Coexistence of autoimmune diabetes and maturity-onset diabetes of the young (MODY) is rare. We report the first case of coexisting latent autoimmune diabetes of adulthood (LADA) and glucokinase (GCK) MODY. A 32-year-old woman was treated with insulin for gestational diabetes at age 32 years; post-partum, her fasting blood glucose was 6.0 mmol/L and 2-h glucose was 11.8 mmol/L following an oral glucose tolerance test, and she was maintained on diet alone. Five years later, a diagnosis of LADA was made when she presented with fasting blood glucose of 20.3 mmol/L and HbA1C 125 mmol/mol (13.6%). GCK-MODY was identified 14 years later when genetic testing was prompted by identification of a mutation in her cousin. Despite multiple daily insulin injections her glycaemic control remained above target and her clinical course has been complicated by multiple episodes of hypoglycaemia with unawareness. Although rare, coexistence of latent autoimmune diabetes of adulthood and monogenic diabetes should be considered if there is a strong clinical suspicion, for example, family history. Hypoglycaemic unawareness developed secondary to frequent episodes of hypoglycaemia using standard glycaemic targets for LADA. This case highlights the importance of setting fasting glucose targets within the expected range for GCK-MODY in subjects with coexisting LADA.

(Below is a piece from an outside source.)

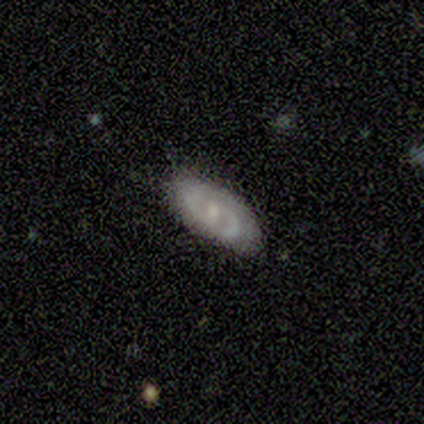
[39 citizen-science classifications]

We report the first case of coexisting latent autoimmune diabetes of adulthood (LADA) and GCK-MODY.
It has been suggested that mutations in GCK may lead to altered counter-regulation and recognition of hypoglycaemia at higher blood glucose levels than patients without such mutation. However, in our case, hypoglycaemic unawareness developed secondary to frequent episodes of hypoglycaemia using standard glycaemic targets for LADA.
This case highlights the importance of setting fasting glucose targets within the expected range for GCK-MODY in subjects with coexisting LADA to avoid hypoglycaemia.
Maturity-onset diabetes of the young (MODY) is a form of genetic diabetes that is inherited in an autosomal dominant fashion. Inactivating mutations in the glucokinase (GCK) gene account for approximately 30% of cases and result in a higher threshold for glucose-stimulated insulin secretion manifest as mild stable fasting hyperglycaemia. A concurrent diagnosis of autoimmune diabetes is rare, with only four cases previously reported in the literature – in all cases, diabetes was diagnosed in childhood (1, 2, 3, 4). Because glucokinase is not only expressed in the pancreatic beta-cell but also in alpha cells, hepatocytes and central nervous system, it has been suggested that mutations in GCK may affect counter-regulatory response to hypoglycaemia and lead to recognition of hypoglycaemia at higher blood glucose levels than people without such mutation (5). We report the case of a woman, age 32 years, with a history of gestational diabetes subsequently diagnosed with latent autoimmune diabetes of adulthood (LADA) at age 37 years in whom GCK-MODY was later identified when genetic testing was prompted by a positive family history.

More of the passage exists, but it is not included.